Methods of computational analysis in kidney development

Abstract

This chapter reviews some currently available methodologies for constructing mathematical models in kidney development. Mammalian nephrogenesis is a complex biological process, which in its earliest stages involves migration, condensation, proliferation, and differentiation of metanephric mesenchymal (MM) cells interacting with the uroepithelial cells of the ureteric bud (UB). First, the mathematical modelling in biology is generally described. Secondly, some accounts to biological pattern formation in modelling are given in general, including models that transcend the Turing model. This is followed by a short assessment on the main branch of models in the kidney development, the evaluation of the branching morphogenesis of the kidney. Finally, two alternative models in the early kidney development processes are given as an example. They also elucidate the difficulties in the model building process.
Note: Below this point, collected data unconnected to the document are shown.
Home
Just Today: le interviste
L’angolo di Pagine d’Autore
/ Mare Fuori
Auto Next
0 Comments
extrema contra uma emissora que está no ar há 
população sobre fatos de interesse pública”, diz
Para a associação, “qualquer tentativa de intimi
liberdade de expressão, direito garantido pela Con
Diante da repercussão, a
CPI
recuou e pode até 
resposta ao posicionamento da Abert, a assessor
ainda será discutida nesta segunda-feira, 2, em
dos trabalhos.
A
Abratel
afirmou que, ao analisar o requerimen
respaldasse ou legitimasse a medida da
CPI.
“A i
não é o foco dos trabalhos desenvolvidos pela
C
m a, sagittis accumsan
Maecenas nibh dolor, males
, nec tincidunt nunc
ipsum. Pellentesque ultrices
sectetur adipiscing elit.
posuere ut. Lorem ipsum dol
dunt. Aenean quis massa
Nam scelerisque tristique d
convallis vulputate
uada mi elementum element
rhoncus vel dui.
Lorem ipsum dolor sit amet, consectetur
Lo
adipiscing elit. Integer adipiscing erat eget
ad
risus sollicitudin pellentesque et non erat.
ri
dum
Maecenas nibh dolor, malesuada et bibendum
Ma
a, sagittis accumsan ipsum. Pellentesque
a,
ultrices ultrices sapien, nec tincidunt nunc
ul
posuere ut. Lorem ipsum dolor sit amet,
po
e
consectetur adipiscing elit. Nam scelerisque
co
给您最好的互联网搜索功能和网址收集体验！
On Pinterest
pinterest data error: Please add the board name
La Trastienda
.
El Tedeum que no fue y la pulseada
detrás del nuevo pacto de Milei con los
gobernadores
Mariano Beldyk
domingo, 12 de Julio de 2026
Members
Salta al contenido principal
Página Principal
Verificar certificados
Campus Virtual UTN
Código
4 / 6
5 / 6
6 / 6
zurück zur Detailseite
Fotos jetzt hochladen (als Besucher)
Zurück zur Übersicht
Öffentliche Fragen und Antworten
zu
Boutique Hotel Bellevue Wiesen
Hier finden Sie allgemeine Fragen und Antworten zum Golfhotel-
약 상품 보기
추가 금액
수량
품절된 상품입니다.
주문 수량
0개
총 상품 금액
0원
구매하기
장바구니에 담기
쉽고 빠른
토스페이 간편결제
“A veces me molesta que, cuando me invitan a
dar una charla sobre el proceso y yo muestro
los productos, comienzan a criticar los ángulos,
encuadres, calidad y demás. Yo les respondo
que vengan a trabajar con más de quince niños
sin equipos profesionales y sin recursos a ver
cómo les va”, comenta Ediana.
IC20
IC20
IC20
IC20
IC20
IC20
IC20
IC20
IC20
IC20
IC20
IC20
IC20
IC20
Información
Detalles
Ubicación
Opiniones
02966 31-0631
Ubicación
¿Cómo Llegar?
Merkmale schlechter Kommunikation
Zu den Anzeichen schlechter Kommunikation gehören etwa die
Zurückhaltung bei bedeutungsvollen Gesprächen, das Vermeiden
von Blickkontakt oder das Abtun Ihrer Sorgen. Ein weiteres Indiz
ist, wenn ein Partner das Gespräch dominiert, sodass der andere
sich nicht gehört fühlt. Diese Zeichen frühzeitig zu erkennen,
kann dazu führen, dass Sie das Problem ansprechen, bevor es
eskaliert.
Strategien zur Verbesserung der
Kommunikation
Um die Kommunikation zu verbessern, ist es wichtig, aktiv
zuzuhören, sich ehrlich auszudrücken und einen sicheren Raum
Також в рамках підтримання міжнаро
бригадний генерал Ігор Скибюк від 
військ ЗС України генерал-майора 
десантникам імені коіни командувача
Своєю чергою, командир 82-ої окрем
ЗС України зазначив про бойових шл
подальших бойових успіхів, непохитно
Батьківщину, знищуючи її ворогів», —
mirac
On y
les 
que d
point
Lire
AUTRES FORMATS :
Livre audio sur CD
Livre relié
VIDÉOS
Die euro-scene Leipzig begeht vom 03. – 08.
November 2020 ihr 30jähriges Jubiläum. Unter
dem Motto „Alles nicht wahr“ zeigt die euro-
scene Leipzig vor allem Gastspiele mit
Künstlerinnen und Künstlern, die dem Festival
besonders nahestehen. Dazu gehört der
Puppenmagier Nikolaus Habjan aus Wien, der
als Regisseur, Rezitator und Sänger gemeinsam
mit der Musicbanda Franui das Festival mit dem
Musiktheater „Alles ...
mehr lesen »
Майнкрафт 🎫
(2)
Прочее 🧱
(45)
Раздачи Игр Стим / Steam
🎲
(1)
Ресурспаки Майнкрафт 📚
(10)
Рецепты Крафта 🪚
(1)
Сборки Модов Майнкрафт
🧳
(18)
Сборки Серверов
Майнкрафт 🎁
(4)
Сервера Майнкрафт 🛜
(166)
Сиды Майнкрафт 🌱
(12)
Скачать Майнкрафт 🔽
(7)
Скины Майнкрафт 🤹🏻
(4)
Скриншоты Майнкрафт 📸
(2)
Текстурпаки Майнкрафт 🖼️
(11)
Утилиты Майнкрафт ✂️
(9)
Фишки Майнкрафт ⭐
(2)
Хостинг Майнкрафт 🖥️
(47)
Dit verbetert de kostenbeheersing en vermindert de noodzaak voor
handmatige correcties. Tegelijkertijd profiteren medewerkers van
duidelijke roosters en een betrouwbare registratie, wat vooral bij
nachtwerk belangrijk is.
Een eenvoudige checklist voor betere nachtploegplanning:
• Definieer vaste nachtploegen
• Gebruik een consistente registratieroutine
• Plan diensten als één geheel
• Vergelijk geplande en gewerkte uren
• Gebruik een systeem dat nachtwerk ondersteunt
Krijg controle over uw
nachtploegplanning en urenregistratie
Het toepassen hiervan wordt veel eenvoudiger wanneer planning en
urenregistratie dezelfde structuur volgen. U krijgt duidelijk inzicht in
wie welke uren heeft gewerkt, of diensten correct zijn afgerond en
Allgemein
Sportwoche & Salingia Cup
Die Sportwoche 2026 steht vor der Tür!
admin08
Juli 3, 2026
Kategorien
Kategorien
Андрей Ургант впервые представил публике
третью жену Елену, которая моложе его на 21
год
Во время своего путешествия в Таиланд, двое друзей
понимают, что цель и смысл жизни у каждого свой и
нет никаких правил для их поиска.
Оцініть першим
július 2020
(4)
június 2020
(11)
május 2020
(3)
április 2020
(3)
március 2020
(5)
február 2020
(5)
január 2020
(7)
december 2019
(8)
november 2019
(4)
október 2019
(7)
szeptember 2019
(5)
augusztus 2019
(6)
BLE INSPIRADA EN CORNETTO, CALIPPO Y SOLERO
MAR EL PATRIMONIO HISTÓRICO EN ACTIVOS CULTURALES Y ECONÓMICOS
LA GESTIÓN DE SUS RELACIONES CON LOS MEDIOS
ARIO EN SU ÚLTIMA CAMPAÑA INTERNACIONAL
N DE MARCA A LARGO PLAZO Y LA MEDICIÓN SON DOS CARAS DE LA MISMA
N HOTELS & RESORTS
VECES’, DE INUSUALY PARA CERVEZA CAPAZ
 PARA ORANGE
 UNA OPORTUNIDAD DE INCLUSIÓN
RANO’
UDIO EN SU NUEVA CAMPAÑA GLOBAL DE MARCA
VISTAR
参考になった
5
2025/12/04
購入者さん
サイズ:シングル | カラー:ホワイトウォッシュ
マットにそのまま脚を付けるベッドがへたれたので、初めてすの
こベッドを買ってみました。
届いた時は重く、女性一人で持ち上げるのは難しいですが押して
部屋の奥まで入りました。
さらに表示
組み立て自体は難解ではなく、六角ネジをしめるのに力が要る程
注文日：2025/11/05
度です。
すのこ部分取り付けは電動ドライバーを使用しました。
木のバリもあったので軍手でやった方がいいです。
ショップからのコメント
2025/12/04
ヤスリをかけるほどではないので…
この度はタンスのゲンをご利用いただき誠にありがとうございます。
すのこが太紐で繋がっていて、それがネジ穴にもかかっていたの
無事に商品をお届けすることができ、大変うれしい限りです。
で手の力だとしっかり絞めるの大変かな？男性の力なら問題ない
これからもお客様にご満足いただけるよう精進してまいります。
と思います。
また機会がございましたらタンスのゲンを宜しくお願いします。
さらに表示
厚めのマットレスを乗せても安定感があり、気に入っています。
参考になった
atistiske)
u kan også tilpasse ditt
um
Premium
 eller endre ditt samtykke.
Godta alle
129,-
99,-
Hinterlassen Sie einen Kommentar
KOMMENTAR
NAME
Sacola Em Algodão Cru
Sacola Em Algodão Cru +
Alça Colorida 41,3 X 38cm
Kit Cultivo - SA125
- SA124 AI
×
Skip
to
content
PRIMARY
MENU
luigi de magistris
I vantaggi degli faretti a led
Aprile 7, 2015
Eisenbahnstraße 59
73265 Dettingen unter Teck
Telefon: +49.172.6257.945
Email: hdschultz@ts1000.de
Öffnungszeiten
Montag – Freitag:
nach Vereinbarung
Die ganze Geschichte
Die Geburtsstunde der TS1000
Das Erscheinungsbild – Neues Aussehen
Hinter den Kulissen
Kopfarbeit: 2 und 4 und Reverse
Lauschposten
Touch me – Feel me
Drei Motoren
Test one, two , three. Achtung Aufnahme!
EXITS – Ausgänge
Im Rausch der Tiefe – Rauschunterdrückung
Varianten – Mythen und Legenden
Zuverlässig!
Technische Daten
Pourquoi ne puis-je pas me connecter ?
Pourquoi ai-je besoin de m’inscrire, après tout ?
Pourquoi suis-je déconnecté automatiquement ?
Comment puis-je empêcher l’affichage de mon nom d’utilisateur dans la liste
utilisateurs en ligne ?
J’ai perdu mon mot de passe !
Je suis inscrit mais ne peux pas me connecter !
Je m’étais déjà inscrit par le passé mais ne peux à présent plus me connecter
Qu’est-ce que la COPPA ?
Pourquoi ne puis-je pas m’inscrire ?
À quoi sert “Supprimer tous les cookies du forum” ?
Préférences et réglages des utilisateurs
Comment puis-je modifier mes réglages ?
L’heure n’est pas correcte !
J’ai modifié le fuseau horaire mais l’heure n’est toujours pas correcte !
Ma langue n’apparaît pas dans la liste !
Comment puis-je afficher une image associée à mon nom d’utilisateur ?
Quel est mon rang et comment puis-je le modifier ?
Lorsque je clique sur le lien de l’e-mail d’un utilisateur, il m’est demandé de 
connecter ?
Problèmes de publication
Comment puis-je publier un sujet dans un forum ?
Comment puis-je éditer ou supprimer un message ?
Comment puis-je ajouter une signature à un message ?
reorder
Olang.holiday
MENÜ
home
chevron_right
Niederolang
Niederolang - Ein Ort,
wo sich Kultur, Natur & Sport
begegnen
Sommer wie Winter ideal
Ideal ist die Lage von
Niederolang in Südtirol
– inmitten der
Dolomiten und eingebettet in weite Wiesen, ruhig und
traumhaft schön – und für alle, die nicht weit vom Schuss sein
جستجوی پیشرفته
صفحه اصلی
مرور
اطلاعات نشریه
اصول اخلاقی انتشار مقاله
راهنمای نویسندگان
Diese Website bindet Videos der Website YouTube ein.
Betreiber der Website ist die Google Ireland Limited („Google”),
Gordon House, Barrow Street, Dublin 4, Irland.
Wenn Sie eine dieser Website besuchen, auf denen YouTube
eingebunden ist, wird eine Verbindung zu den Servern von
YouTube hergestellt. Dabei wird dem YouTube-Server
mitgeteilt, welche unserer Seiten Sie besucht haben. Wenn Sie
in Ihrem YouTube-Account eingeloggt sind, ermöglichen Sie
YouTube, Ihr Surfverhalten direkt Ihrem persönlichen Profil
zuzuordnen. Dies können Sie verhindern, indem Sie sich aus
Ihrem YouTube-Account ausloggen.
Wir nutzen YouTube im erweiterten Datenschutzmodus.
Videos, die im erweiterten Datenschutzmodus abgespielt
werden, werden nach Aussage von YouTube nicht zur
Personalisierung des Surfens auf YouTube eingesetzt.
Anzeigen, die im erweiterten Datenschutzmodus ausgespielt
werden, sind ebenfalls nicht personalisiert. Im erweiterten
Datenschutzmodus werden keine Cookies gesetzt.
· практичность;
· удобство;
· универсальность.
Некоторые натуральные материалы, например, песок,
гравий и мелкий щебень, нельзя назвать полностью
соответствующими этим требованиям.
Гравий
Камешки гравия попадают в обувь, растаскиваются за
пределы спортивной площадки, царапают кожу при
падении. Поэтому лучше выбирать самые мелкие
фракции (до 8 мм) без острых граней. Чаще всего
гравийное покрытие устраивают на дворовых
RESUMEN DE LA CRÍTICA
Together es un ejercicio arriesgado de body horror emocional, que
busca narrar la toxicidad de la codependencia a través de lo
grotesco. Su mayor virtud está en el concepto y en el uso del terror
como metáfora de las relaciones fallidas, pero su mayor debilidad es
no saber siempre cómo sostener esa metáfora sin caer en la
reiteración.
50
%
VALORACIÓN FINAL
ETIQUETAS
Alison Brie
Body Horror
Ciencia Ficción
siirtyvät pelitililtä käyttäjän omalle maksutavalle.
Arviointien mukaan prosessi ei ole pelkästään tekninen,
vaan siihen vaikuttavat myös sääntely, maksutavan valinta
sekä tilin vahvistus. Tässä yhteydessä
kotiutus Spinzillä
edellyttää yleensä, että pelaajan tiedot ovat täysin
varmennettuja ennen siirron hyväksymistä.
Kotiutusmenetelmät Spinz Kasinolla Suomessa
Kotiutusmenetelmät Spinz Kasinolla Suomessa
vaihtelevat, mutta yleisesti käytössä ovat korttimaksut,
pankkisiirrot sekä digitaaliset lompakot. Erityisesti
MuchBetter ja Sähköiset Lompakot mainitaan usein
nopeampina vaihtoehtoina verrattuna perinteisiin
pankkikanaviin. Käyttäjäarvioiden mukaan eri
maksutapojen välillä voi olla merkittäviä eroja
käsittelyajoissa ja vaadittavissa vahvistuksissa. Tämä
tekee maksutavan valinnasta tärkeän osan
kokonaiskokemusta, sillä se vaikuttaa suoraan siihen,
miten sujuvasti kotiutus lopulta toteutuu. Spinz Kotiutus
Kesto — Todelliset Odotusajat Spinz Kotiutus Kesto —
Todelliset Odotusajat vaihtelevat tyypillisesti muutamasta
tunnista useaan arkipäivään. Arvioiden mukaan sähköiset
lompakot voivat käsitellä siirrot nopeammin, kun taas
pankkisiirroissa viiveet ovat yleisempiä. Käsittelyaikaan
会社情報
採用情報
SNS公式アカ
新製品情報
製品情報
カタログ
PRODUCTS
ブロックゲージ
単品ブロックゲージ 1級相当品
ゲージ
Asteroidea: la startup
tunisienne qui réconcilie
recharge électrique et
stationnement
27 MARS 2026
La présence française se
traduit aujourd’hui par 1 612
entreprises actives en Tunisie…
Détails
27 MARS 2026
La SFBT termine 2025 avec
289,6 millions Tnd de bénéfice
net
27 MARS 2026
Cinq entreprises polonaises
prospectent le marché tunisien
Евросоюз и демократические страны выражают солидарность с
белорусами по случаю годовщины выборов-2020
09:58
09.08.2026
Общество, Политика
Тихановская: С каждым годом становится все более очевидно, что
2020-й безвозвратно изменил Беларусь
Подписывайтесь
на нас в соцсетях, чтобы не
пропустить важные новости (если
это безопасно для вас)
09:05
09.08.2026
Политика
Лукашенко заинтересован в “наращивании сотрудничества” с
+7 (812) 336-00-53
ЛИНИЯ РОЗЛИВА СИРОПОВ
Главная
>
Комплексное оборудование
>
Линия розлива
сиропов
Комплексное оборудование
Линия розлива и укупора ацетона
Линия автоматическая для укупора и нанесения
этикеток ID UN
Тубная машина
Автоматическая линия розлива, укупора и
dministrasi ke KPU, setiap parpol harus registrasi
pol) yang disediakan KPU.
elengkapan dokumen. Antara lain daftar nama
Firstly, a computational model building with the CompuCell3D program for the early nephron progenitor cell movements with the key extracellular signaling effectors is depicted. This collective migration leads to the first pretubular aggregate (PTA). The simulation parameters of the program imitate the program’s cell sorting example with different adhesions and chemoattractants. The program utilizes Cellular Potts Model (CPM) to describe the development. Secondly, an example of PTA to renal vesicle (RV) transition modelling is described. In that case, the model is unique, where the model process is based on the chemoattractants from UB.